- [Data]:
= Beginning of Section =

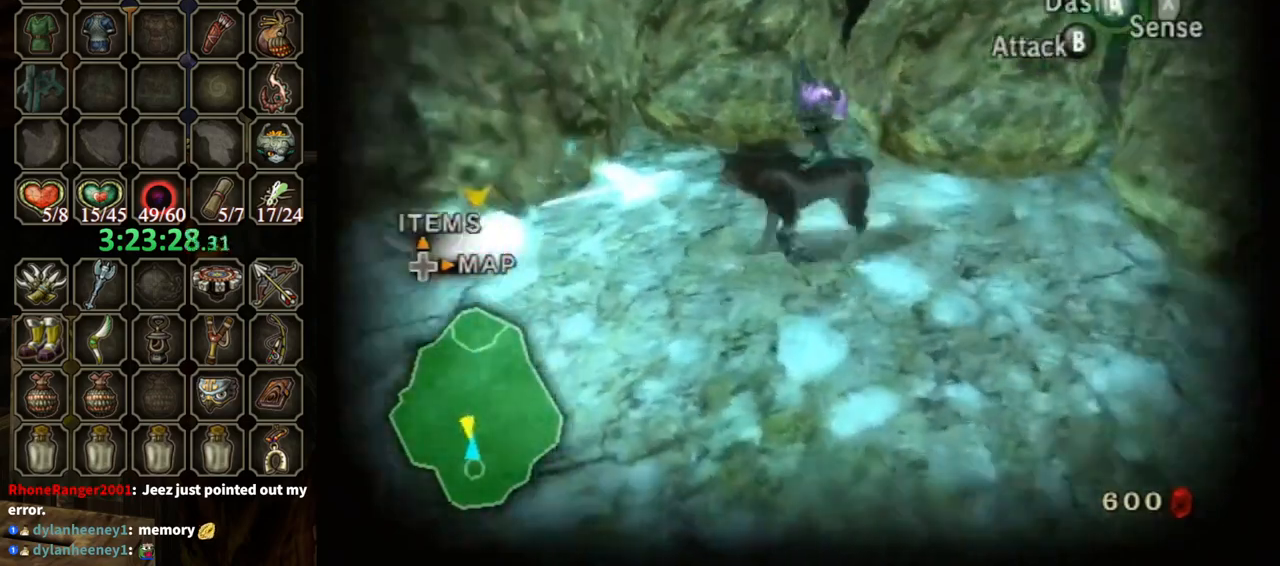
{"buttons": [], "left_stick": "center", "right_stick": "center", "events": [[100, "left_stick", "center"], [133, "L1", "down"], [233, "A", "down"], [267, "A", "up"], [333, "L1", "up"], [367, "X", "down"], [433, "X", "up"]]}
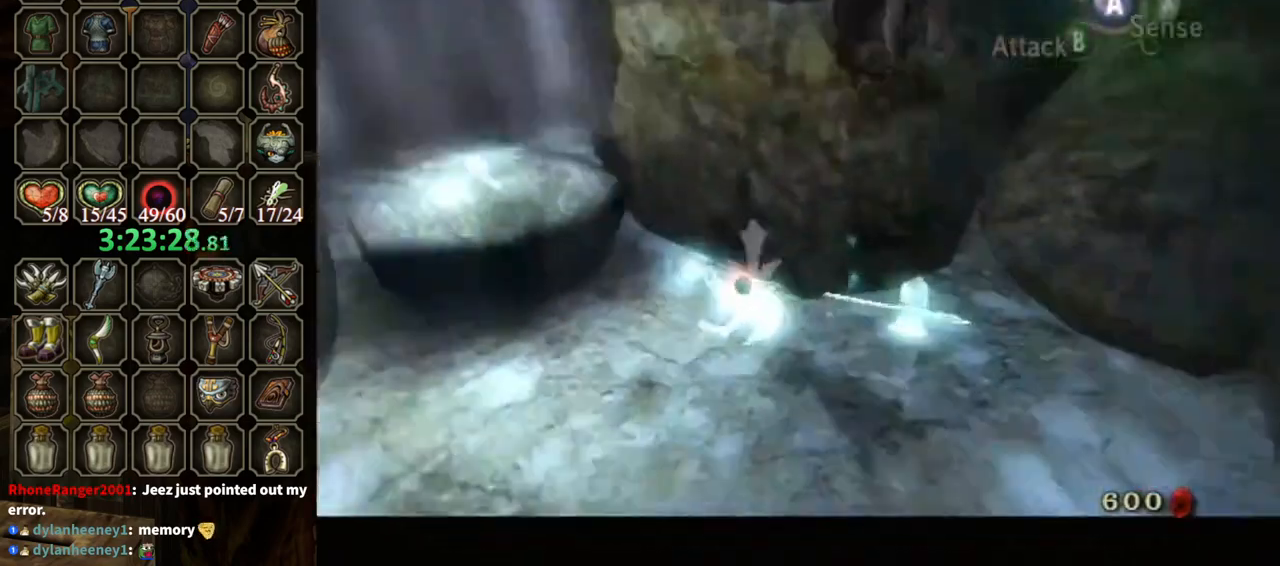
{"buttons": [], "left_stick": "center", "right_stick": "center", "events": [[67, "right_stick", "left"], [300, "right_stick", "center"]]}
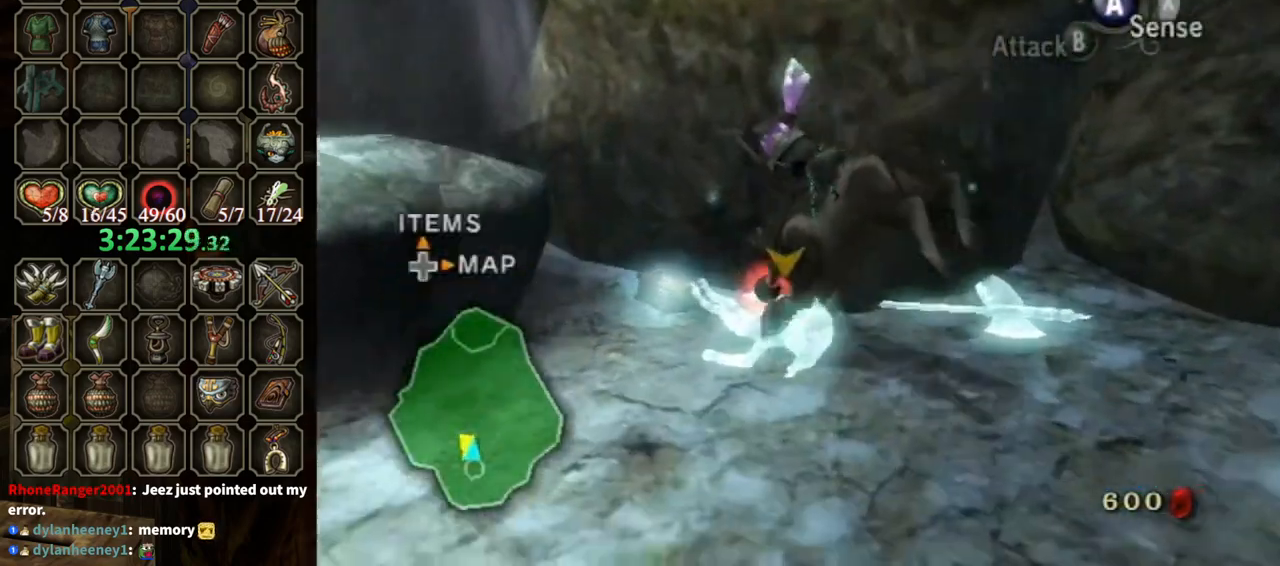
{"buttons": [], "left_stick": "center", "right_stick": "left", "events": [[200, "right_stick", "left"]]}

= End of Section =

- [Work item]:
The reply should repeat the listing above exactly and contain no pictures.

- [The completed task]:
{"buttons": [], "left_stick": "center", "right_stick": "center", "events": [[100, "left_stick", "center"], [133, "L1", "down"], [233, "A", "down"], [267, "A", "up"], [333, "L1", "up"], [367, "X", "down"], [433, "X", "up"]]}
{"buttons": [], "left_stick": "center", "right_stick": "center", "events": [[67, "right_stick", "left"], [300, "right_stick", "center"]]}
{"buttons": [], "left_stick": "center", "right_stick": "left", "events": [[200, "right_stick", "left"]]}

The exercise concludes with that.